Vera leaned to her side to watch Lancelot through a gap in the branches. She wasn’t supposed to be seen, but that didn’t mean she wanted to miss the action. He dismounted his horse on the road and stood face-to-face with it, stroking affectionately between its eyes while crooning words she couldn’t hear. There was a faint sound of raucous laughter on the wind. Lancelot stopped, looking over his shoulder. Then, he unceremoniously flung his sizable, graceful body down into the dirt. Vera had to cover her mouth with her hand to keep from laughing out loud. He turned his head in her direction with his own silent laugh.
“Keep it together,” he said, just loud enough for her to hear. “Stay in it, Guinevere.”

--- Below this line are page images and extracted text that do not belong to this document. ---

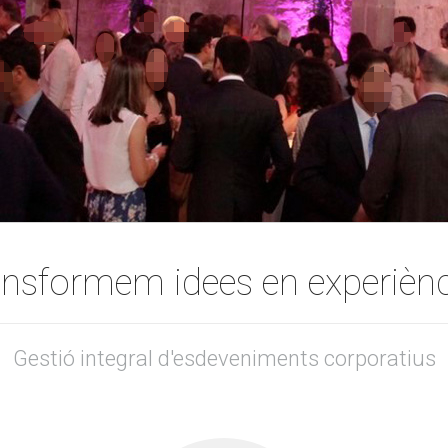
ansformem idees en experiènc
Gestió integral d'esdeveniments corporatius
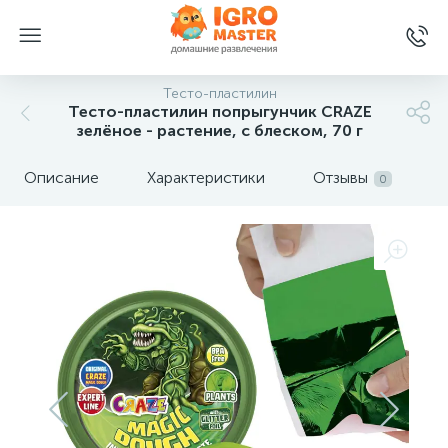
Тесто-пластилин
Тесто-пластилин попрыгунчик CRAZE
зелёное - растение, с блеском, 70 г
Описание
Характеристики
Отзывы
0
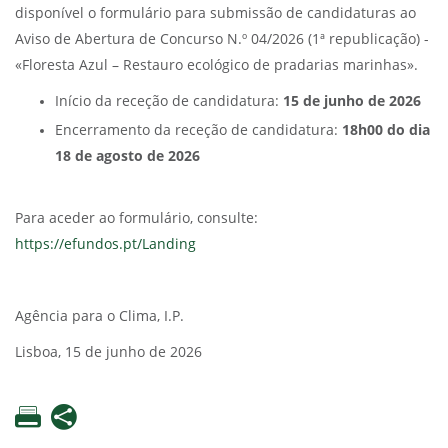
disponível o formulário para submissão de candidaturas ao
Aviso de Abertura de Concurso N.º 04/2026 (1ª republicação) -
«Floresta Azul – Restauro ecológico de pradarias marinhas».
Início da receção de candidatura:
15 de junho de 2026
Encerramento da receção de candidatura:
18h00 do dia
18 de agosto de 2026
Para aceder ao formulário, consulte:
https://efundos.pt/Landing
Agência para o Clima, I.P.
Lisboa, 15 de junho de 2026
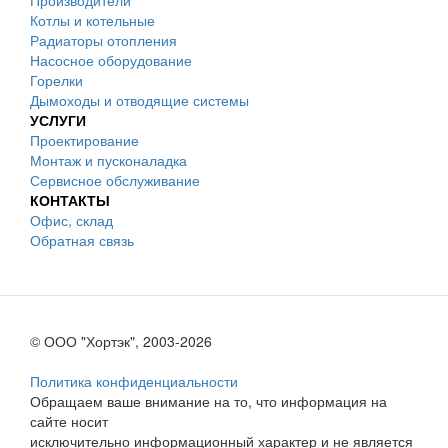
Производители
Котлы и котельные
Радиаторы отопления
Насосное оборудование
Горелки
Дымоходы и отводящие системы
УСЛУГИ
Проектирование
Монтаж и пусконаладка
Сервисное обслуживание
КОНТАКТЫ
Офис, склад
Обратная связь
© ООО "Хортэк", 2003-2026
Политика конфиденциальности
Обращаем ваше внимание на то, что информация на
сайте носит
исключительно информационный характер и не является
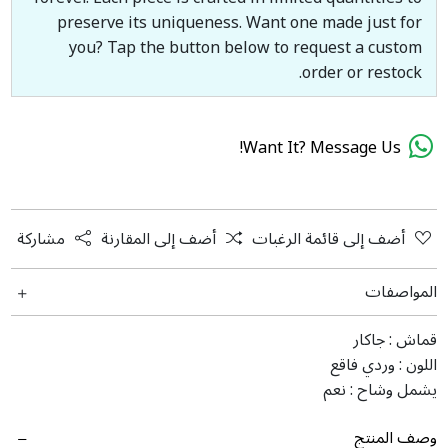
preserve its uniqueness. Want one made just for
you? Tap the button below to request a custom
order or restock.
Want It? Message Us!
أضف إلى قائمة الرغبات
أضف إلى المقارنة
مشاركة
المواصفات
قماش :
جاكار
اللون :
وردي فاقع
يشمل وشاح :
نعم
وصف المنتج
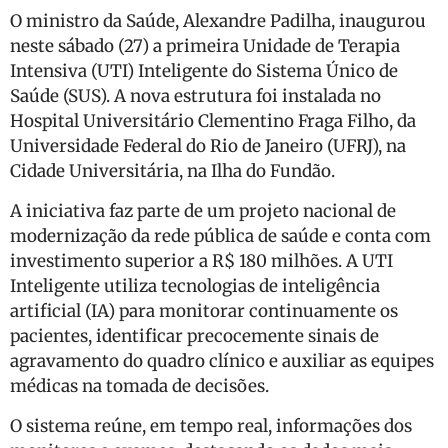
O ministro da Saúde, Alexandre Padilha, inaugurou
neste sábado (27) a primeira Unidade de Terapia
Intensiva (UTI) Inteligente do Sistema Único de
Saúde (SUS). A nova estrutura foi instalada no
Hospital Universitário Clementino Fraga Filho, da
Universidade Federal do Rio de Janeiro (UFRJ), na
Cidade Universitária, na Ilha do Fundão.
A iniciativa faz parte de um projeto nacional de
modernização da rede pública de saúde e conta com
investimento superior a R$ 180 milhões. A UTI
Inteligente utiliza tecnologias de inteligência
artificial (IA) para monitorar continuamente os
pacientes, identificar precocemente sinais de
agravamento do quadro clínico e auxiliar as equipes
médicas na tomada de decisões.
O sistema reúne, em tempo real, informações dos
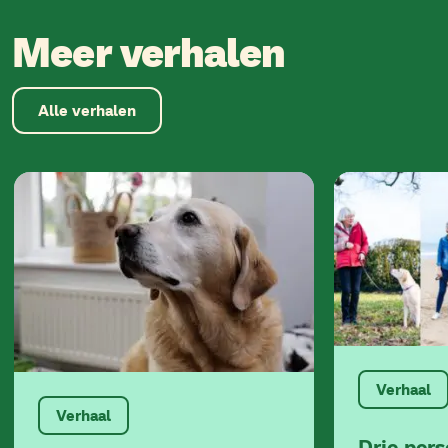
Meer verhalen
Alle verhalen
Verhaal
Verhaal
Drie per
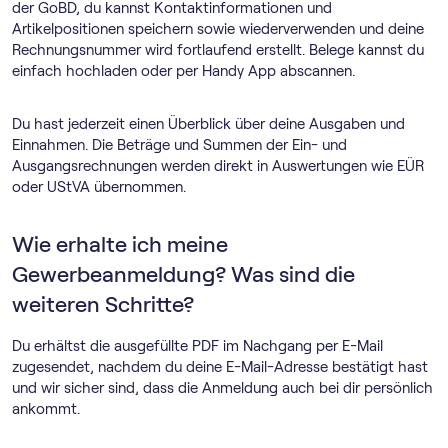
der GoBD, du kannst Kontaktinformationen und
Artikelpositionen speichern sowie wiederverwenden und deine
Rechnungsnummer wird fortlaufend erstellt. Belege kannst du
einfach hochladen oder per Handy App abscannen.
Du hast jederzeit einen Überblick über deine Ausgaben und
Einnahmen. Die Beträge und Summen der Ein- und
Ausgangsrechnungen werden direkt in Auswertungen wie EÜR
oder UStVA übernommen.
Wie erhalte ich meine
Gewerbeanmeldung? Was sind die
weiteren Schritte?
Du erhältst die ausgefüllte PDF im Nachgang per E-Mail
zugesendet, nachdem du deine E-Mail-Adresse bestätigt hast
und wir sicher sind, dass die Anmeldung auch bei dir persönlich
ankommt.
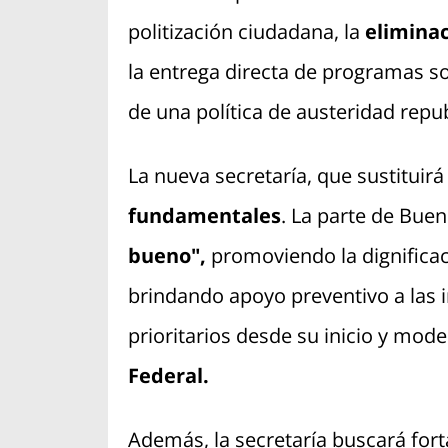
politización ciudadana, la
eliminac
la entrega directa de programas soc
de una política de austeridad repu
La nueva secretaría, que sustituirá
fundamentales
. La parte de Bue
bueno",
promoviendo la dignificaci
brindando apoyo preventivo a las 
prioritarios desde su inicio y mod
Federal.
Además, la secretaría buscará fort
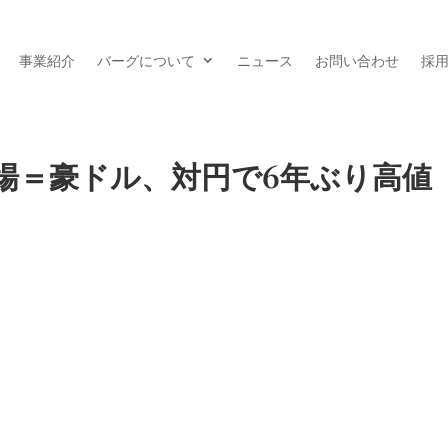
事業紹介
バーグについて
ニュース
お問い合わせ
採
場＝豪ドル、対円で6年ぶり高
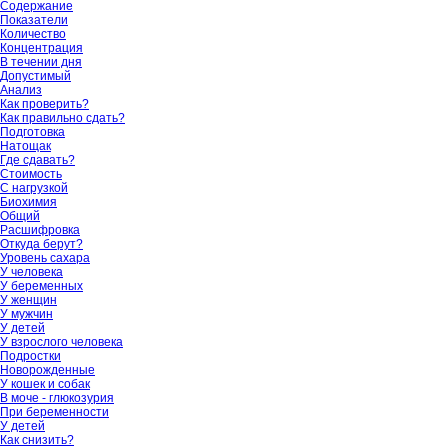
Содержание
Показатели
Количество
Концентрация
В течении дня
Допустимый
Анализ
Как проверить?
Как правильно сдать?
Подготовка
Натощак
Где сдавать?
Стоимость
С нагрузкой
Биохимия
Общий
Расшифровка
Откуда берут?
Уровень сахара
У человека
У беременных
У женщин
У мужчин
У детей
У взрослого человека
Подростки
Новорожденные
У кошек и собак
В моче - глюкозурия
При беременности
У детей
Как снизить?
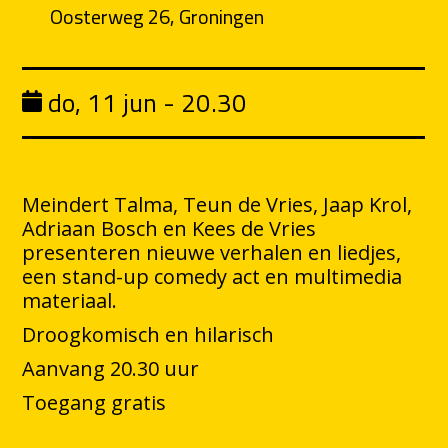
Oosterweg 26, Groningen
do, 11 jun - 20.30
Meindert Talma, Teun de Vries, Jaap Krol,
Adriaan Bosch en Kees de Vries
presenteren nieuwe verhalen en liedjes,
een stand-up comedy act en multimedia
materiaal.
Droogkomisch en hilarisch
Aanvang 20.30 uur
Toegang gratis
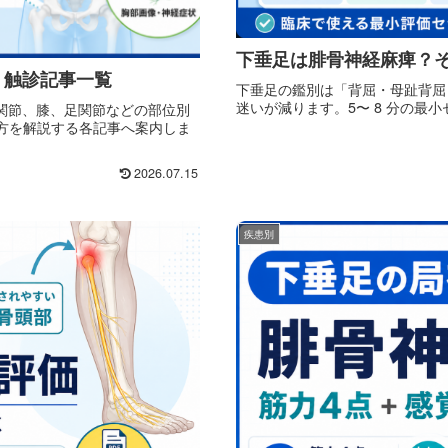
下垂足は腓骨神経麻痺？そ
・触診記事一覧
下垂足の鑑別は「背屈・母趾背屈・
迷いが減ります。5〜 8 分の最
関節、膝、足関節などの部位別
け方を解説する各記事へ案内しま
2026.07.15
疾患別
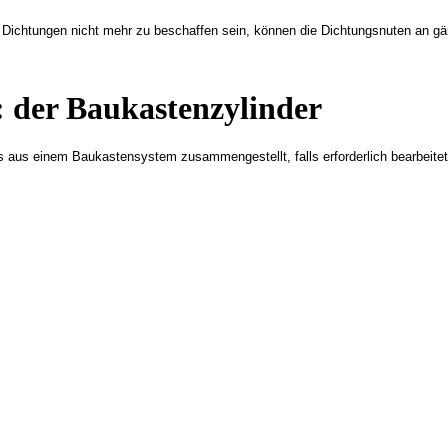
lten Dichtungen nicht mehr zu beschaffen sein, können die Dichtungsnuten a
e: der Baukastenzylinder
s aus einem Baukastensystem zusammengestellt, falls erforderlich bearbeitet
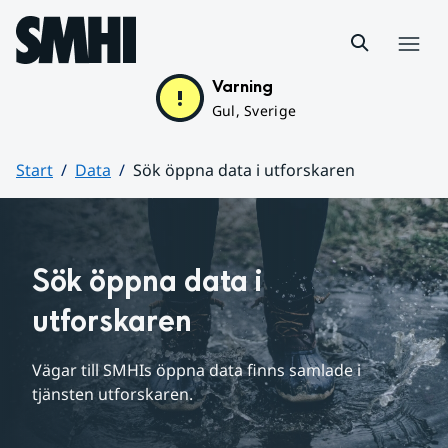
Hoppa till sidans innehåll
Meny
Varning
Gul, Sverige
Start
Data
Sök öppna data i utforskaren
Huvudinnehåll
Sök öppna data i 
utforskaren
Vägar till SMHIs öppna data finns samlade i 
tjänsten utforskaren.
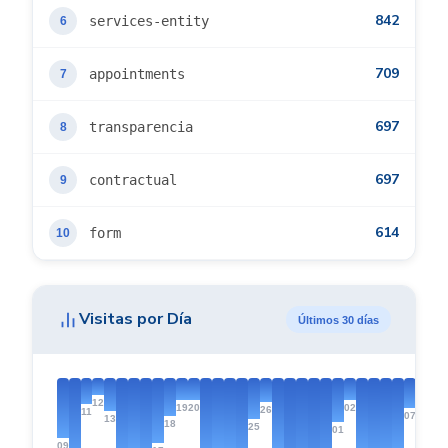
842
services-entity
6
709
appointments
7
697
transparencia
8
697
contractual
9
614
form
10
Visitas por Día
Últimos 30 días
08
12
20
19
02
26
11
07
13
18
25
01
09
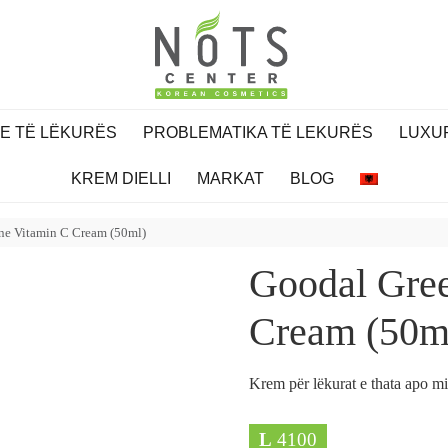
PE TË LËKURËS
PROBLEMATIKA TË LEKURËS
LUXU
KREM DIELLI
MARKAT
BLOG
ne Vitamin C Cream (50ml)
Goodal Gree
Cream (50m
Krem për lëkurat e thata apo m
L
4100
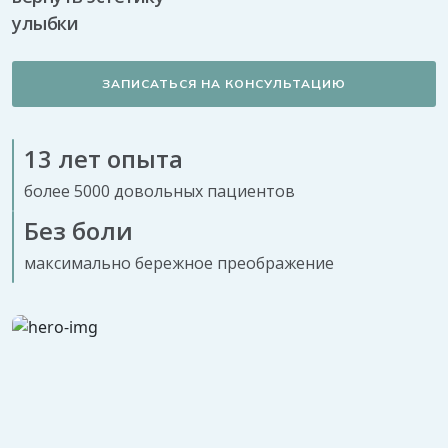
улыбки
ЗАПИСАТЬСЯ НА КОНСУЛЬТАЦИЮ
13 лет опыта
более 5000 довольных пациентов
Без боли
максимально бережное преображение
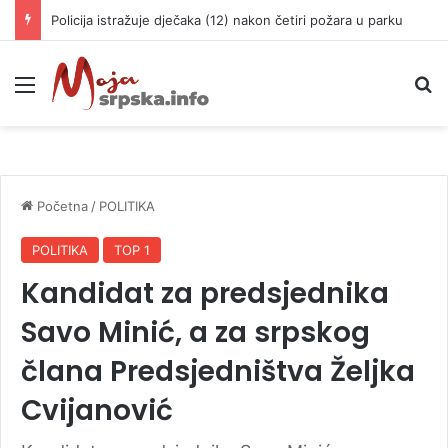
Policija istražuje dječaka (12) nakon četiri požara u parku
Meni
P
Početna
/
POLITIKA
POLITIKA
TOP 1
Kandidat za predsjednika
Savo Minić, a za srpskog
člana Predsjedništva Željka
Cvijanović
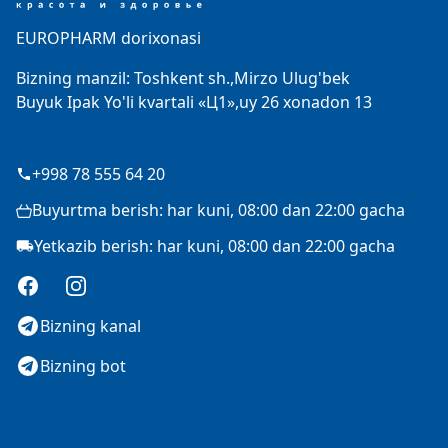
EUROPHARM dorixonasi
Bizning manzil: Toshkent sh.,Mirzo Ulug'bek
Buyuk Ipak Yo'li kvartali «Ц1»,uy 26 xonadon 13
+998 78 555 64 20
Buyurtma berish: har kuni, 08:00 dan 22:00 gacha
Yetkazib berish: har kuni, 08:00 dan 22:00 gacha
Facebook
Instagram
Bizning kanal
Bizning bot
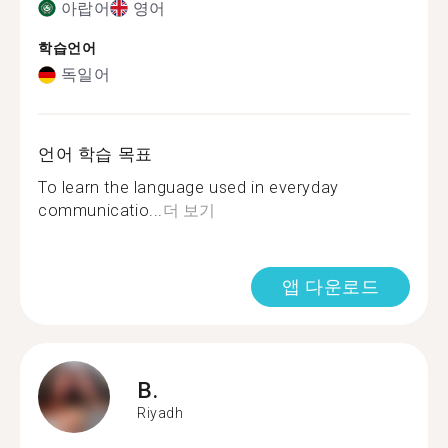
아랍어
영어
학습언어
독일어
언어 학습 목표
To learn the language used in everyday
communicatio...
더 보기
앱 다운로드
B.
Riyadh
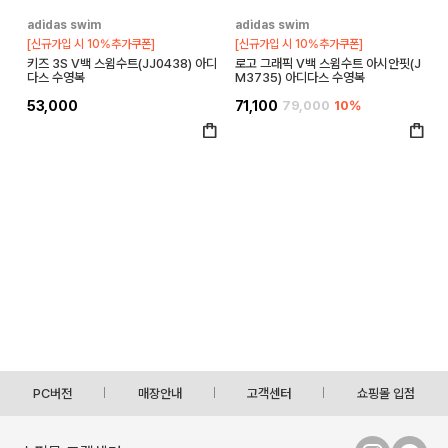
adidas swim
adidas swim
[신규가입 시 10%추가쿠폰]
[신규가입 시 10%추가쿠폰]
키즈 3S V백 스윔수트(JJ0438) 아디
로고 그래픽 V백 스윔수트 아시안핏(J
다스 수영복
M3735) 아디다스 수영복
53,000
71,100
79,000
10%
PC버전
매장안내
고객센터
쇼핑몰 입점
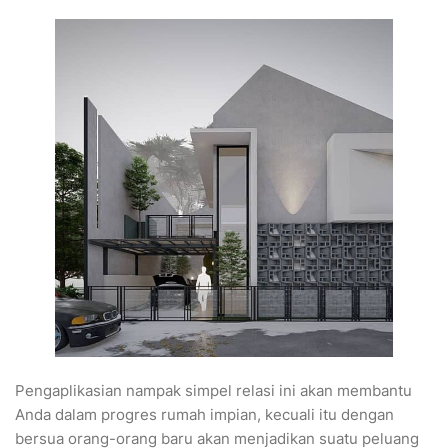
Pengaplikasian nampak simpel relasi ini akan membantu
Anda dalam progres rumah impian, kecuali itu dengan
bersua orang-orang baru akan menjadikan suatu peluang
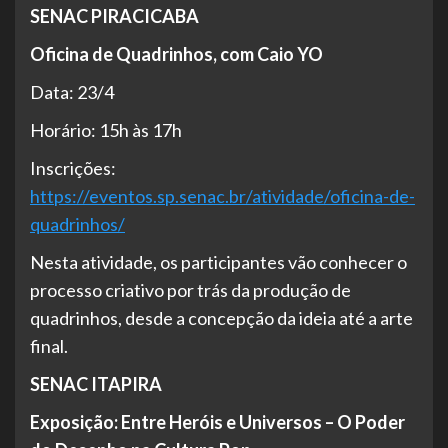
SENAC PIRACICABA
Oficina de Quadrinhos, com Caio YO
Data: 23/4
Horário: 15h às 17h
Inscrições:
https://eventos.sp.senac.br/atividade/oficina-de-
quadrinhos/
Nesta atividade, os participantes vão conhecer o
processo criativo por trás da produção de
quadrinhos, desde a concepção da ideia até a arte
final.
SENAC ITAPIRA
Exposição: Entre Heróis e Universos – O Poder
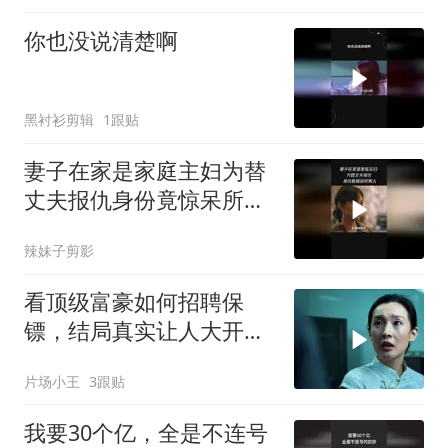
你也没说清楚啊
黑衬衫剪辑
1跟贴
妻子在家是家庭主妇为替
丈夫报仇身份竟惊呆所有
人
辣妹子剪影
看顶级富豪如何招聘保
镖，结局真实让人大开眼
界
片场小王
3跟贴
我要30个亿，全是不连号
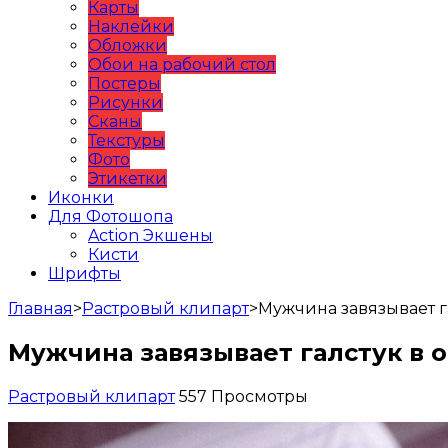
Карты
Наклейки
Обложки
Обои на рабочий стол
Постеры
Рисунки
Сканы
Текстуры
Фото
Этикетки
Иконки
Для Фотошопа
Action Экшены
Кисти
Шрифты
Главная
>
Растровый клипарт
>
Мужчина завязывает г
Мужчина завязывает галстук в 
Растровый клипарт
557 Просмотры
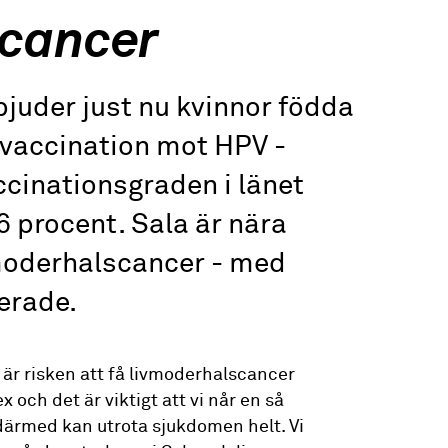
scancer
juder just nu kvinnor födda
vaccination mot HPV -
cinationsgraden i länet
56 procent. Sala är nära
vmoderhalscancer - med
erade.
 är risken att få livmoderhalscancer
 och det är viktigt att vi når en så
därmed kan utrota sjukdomen helt. Vi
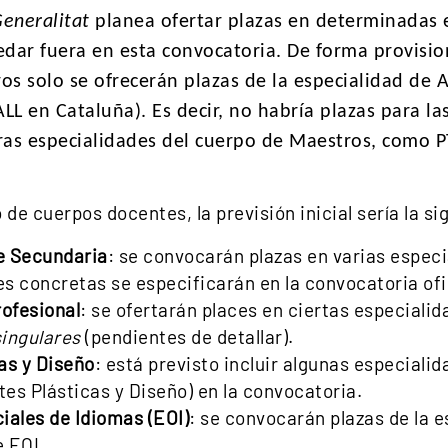
Generalitat
planea ofertar plazas en determinadas 
dar fuera en esta convocatoria. De forma provision
os solo se ofrecerán plazas de la especialidad de 
L en Cataluña). Es decir, no habría plazas para la
tras especialidades del cuerpo de Maestros, como PT
 de cuerpos docentes, la previsión inicial sería la si
e Secundaria
: se convocarán plazas en varias especi
s concretas se especificarán en la convocatoria ofic
ofesional
: se ofertarán places en ciertas especialid
singulares
(pendientes de detallar).
as y Diseño
: está previsto incluir algunas especial
rtes Plásticas y Diseño) en la convocatoria.
iales de Idiomas (EOI)
: se convocarán plazas de la 
e EOI.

It was jarring to hear him say it. She’d admonished herself with that exact phrase earlier in the evening. Vera craned her neck to see the road as indistinct shapes grew nearer and took the form of three boys.
One was rather enormous. He lumbered along, moving more like a toddler than a man, with hands and feet bigger than his body knew what to do with. He was twice as wide as the littlest. They were a comical match-up, the one hovering around six feet tall, the other a full foot and a half shorter. The littlest one had mousey features and hair the color and texture of dirty straw. The third bore an angry expression on his acne-covered face, but he had the same nose as the mousey boy, and Vera suspected they were brothers. All were filthy and wearing clothes that desperately needed washing or even to be thrown away. Their shirts and trousers were more patch than garments. None wore shoes. Vera felt a pang of sadness.
They were so thoroughly engulfed in their boisterous bantering that they were nearly even with Vera’s grove of trees when the tiny one cried out.
“Look!” His whisper was far too loud to keep any secret. They stopped, and their faces grew hungry.